Problem statement.
Replace every "chart" in the material below with "graph", keep everything else the same, and omit the pictures.

Stored entries.
|---|
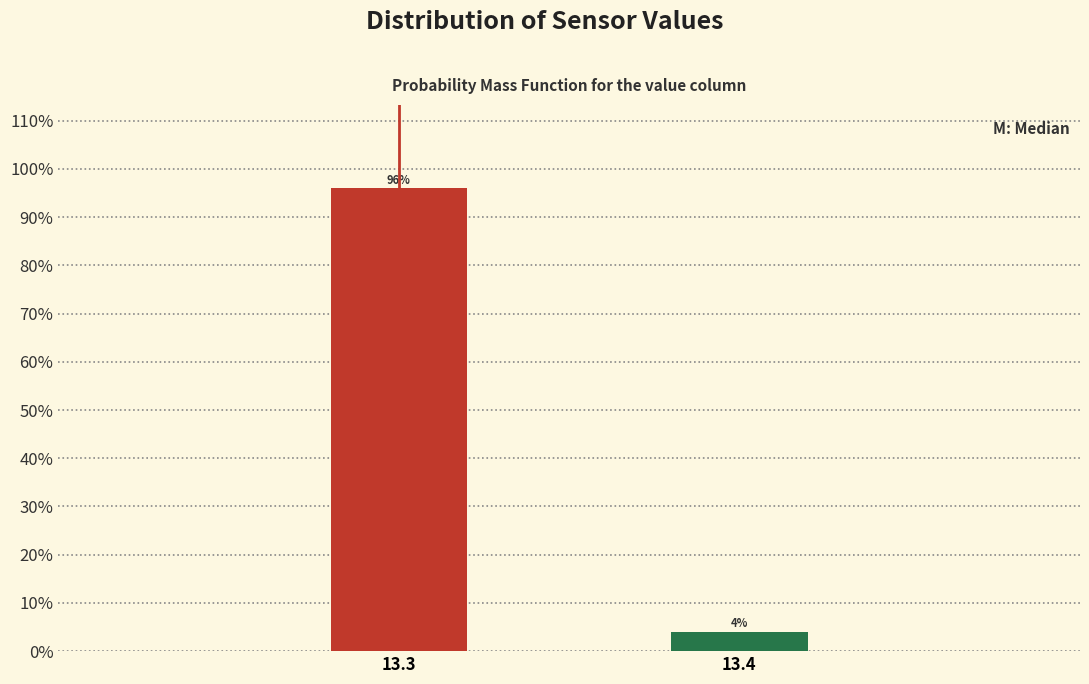

Reading left to right, what are all the values shown in this chart?

13.3=96	13.4=4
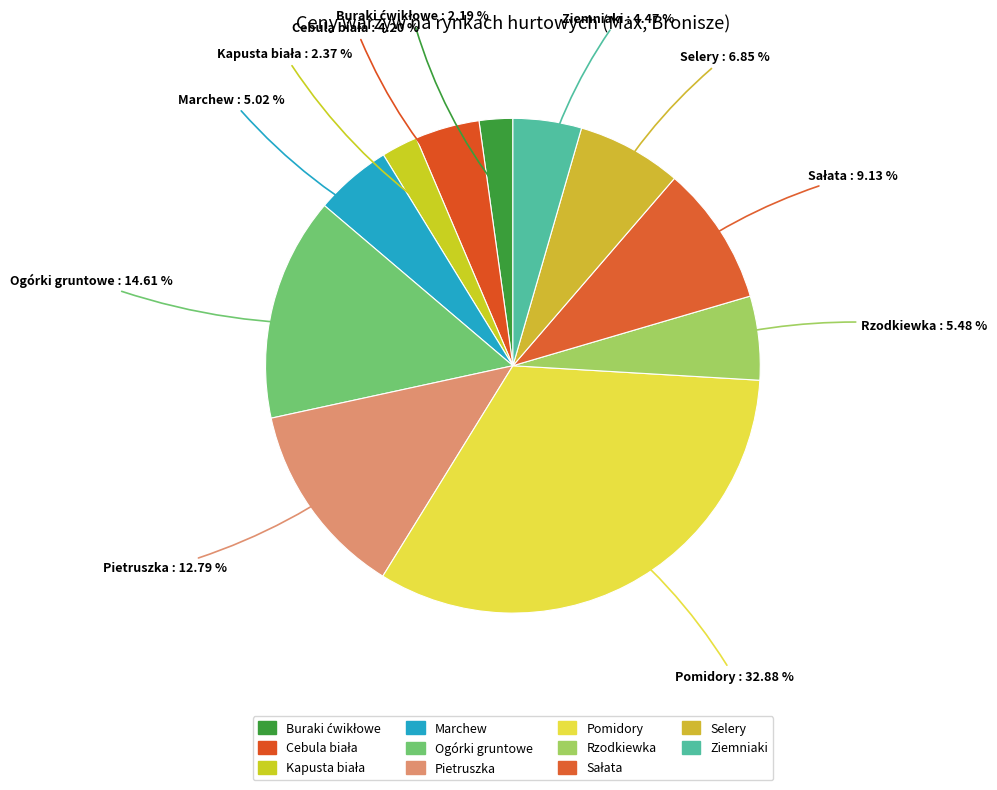

How many segments does this pie chart have?

11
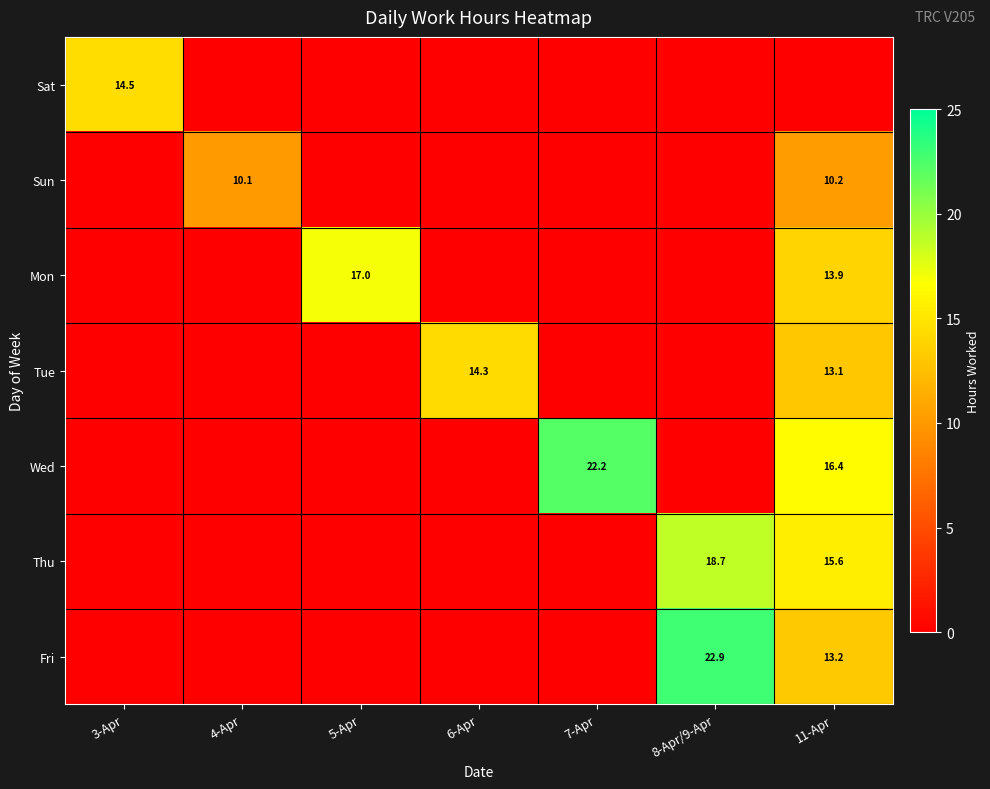

At which label does Mon reach its peak?

5-Apr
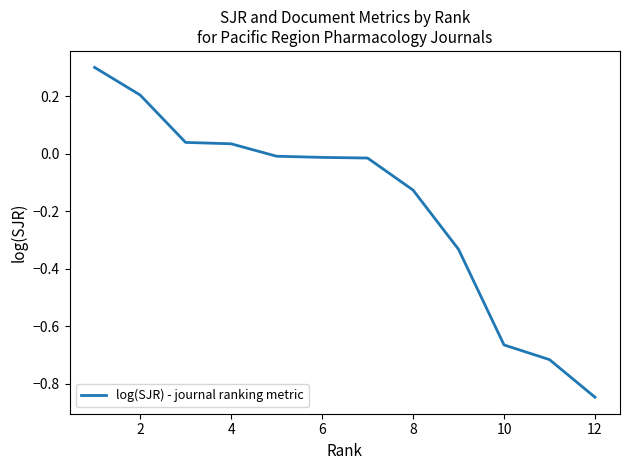

What is the greatest value displayed?

0.3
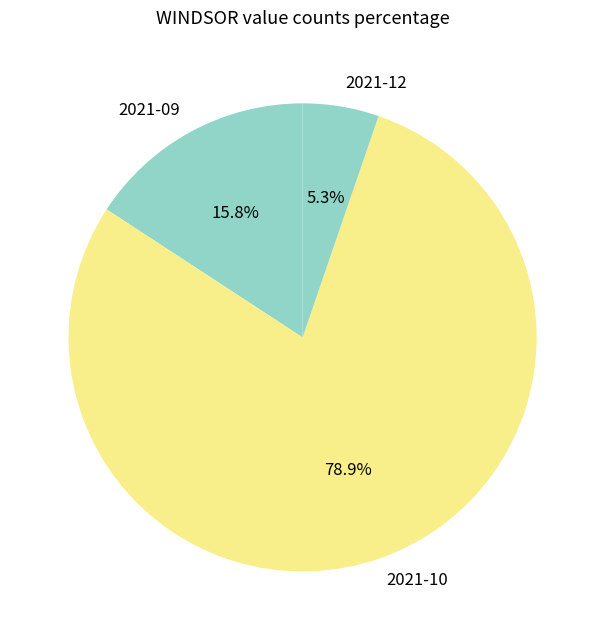

Does 2021-10 account for over 50% of the chart?

Yes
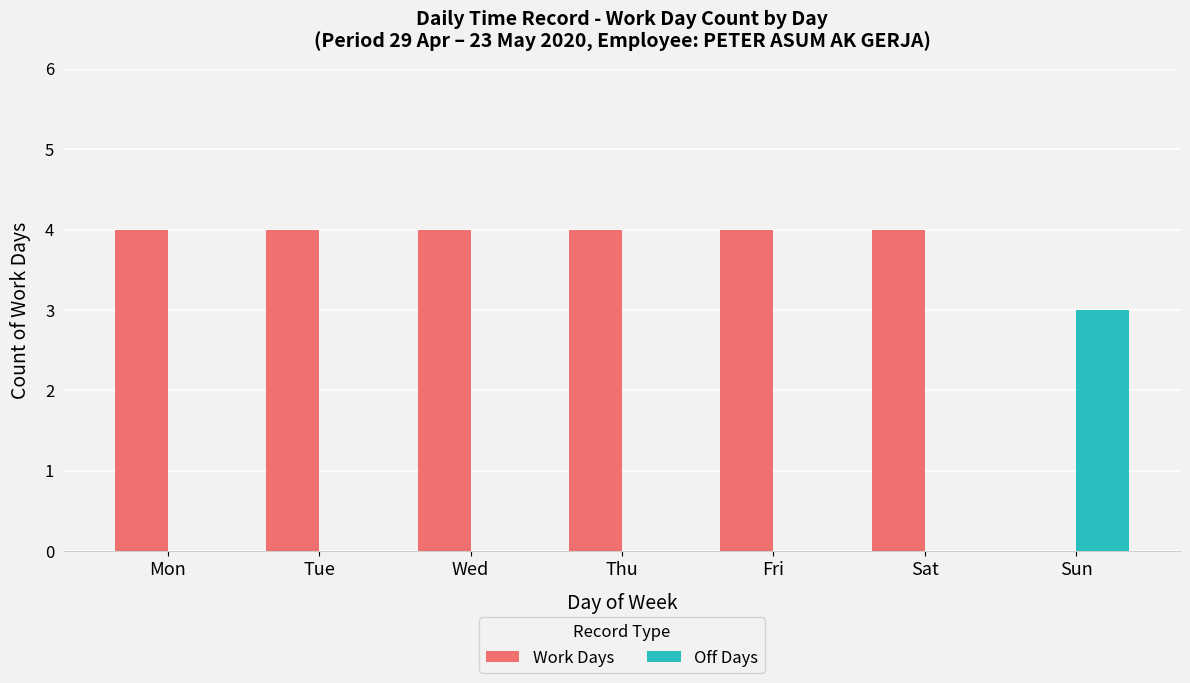

What are all the series names shown in the legend?

Work Days, Off Days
|---|
Answer to this task.
Reading left to right, what are all the values shown in this graph?

13.3=96	13.4=4

How many segments does this pie graph have?

11

At which label does Mon reach its peak?

5-Apr

What is the greatest value displayed?

0.3

Does 2021-10 account for over 50% of the graph?

Yes

What are all the series names shown in the legend?

Work Days, Off Days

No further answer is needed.